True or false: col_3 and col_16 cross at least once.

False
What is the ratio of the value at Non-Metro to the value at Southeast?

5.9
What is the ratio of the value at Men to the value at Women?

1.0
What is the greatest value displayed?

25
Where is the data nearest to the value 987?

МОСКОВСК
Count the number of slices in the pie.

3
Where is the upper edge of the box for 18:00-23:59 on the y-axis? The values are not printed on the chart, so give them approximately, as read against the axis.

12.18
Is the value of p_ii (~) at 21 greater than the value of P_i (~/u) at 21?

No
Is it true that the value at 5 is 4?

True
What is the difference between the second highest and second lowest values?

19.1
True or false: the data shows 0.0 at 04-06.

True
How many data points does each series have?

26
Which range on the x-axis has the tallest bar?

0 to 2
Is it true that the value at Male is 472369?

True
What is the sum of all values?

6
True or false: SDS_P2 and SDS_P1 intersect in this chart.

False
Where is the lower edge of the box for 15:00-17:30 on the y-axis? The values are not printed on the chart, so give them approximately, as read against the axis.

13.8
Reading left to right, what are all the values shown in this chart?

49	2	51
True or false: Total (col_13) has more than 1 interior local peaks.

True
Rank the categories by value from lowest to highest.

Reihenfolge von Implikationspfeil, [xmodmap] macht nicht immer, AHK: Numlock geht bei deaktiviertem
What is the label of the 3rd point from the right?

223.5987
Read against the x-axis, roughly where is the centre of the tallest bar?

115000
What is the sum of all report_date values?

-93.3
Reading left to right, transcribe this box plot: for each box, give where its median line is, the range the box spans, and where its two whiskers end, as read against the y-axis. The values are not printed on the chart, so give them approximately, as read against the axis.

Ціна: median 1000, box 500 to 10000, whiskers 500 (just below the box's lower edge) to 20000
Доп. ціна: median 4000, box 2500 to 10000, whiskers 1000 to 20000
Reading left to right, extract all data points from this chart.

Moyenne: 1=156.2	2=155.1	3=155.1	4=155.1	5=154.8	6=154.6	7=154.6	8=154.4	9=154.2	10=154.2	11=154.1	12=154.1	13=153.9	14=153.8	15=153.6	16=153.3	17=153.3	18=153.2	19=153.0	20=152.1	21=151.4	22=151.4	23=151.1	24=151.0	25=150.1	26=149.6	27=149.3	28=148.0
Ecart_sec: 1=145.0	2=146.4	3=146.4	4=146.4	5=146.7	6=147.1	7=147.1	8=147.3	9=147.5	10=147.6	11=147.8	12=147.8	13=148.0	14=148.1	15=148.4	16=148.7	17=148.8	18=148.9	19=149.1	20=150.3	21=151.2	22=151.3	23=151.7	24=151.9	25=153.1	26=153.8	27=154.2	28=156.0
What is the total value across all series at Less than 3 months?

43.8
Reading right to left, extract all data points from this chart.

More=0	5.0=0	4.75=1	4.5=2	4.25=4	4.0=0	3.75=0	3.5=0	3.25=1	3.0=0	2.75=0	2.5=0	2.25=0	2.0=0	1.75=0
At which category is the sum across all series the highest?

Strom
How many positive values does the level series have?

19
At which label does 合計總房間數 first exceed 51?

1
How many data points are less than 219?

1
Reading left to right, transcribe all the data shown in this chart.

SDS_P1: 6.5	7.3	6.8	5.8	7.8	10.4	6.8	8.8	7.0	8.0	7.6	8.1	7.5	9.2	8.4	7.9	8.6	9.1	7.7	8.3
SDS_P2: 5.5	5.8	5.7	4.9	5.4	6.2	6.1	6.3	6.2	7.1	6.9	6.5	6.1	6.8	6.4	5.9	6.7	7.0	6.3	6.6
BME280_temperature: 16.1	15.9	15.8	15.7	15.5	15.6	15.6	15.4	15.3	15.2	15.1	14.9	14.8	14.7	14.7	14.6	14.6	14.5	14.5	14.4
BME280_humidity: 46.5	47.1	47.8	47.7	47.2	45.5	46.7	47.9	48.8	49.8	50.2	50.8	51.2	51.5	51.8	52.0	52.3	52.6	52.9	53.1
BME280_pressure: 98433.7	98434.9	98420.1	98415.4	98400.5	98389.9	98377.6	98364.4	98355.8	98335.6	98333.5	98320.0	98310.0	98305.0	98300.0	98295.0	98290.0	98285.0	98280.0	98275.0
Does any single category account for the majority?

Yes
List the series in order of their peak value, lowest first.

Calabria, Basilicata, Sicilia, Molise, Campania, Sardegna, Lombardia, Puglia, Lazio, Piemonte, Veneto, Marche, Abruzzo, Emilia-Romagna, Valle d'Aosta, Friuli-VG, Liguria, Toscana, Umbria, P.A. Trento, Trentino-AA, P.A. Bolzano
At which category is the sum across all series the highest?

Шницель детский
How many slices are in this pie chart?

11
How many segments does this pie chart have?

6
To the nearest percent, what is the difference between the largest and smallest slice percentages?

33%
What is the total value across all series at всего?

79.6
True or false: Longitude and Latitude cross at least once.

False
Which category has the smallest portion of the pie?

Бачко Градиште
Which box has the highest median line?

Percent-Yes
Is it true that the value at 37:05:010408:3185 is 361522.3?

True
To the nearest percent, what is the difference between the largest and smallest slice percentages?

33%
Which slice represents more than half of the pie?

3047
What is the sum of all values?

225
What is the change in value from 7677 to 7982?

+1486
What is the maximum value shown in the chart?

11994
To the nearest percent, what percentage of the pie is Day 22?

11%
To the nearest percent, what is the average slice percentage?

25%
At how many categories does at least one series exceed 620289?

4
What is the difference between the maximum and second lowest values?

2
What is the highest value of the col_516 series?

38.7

◇ ◇ ◇ ◇ ◇ ◇ ◇

Copy out every line of the items above that contains the word "whiskers".

Reading left to right, transcribe this box plot: for each box, give where its median line is, the range the box spans, and where its two whiskers end, as read against the y-axis. The values are not printed on the chart, so give them approximately, as read against the axis.
Ціна: median 1000, box 500 to 10000, whiskers 500 (just below the box's lower edge) to 20000
Доп. ціна: median 4000, box 2500 to 10000, whiskers 1000 to 20000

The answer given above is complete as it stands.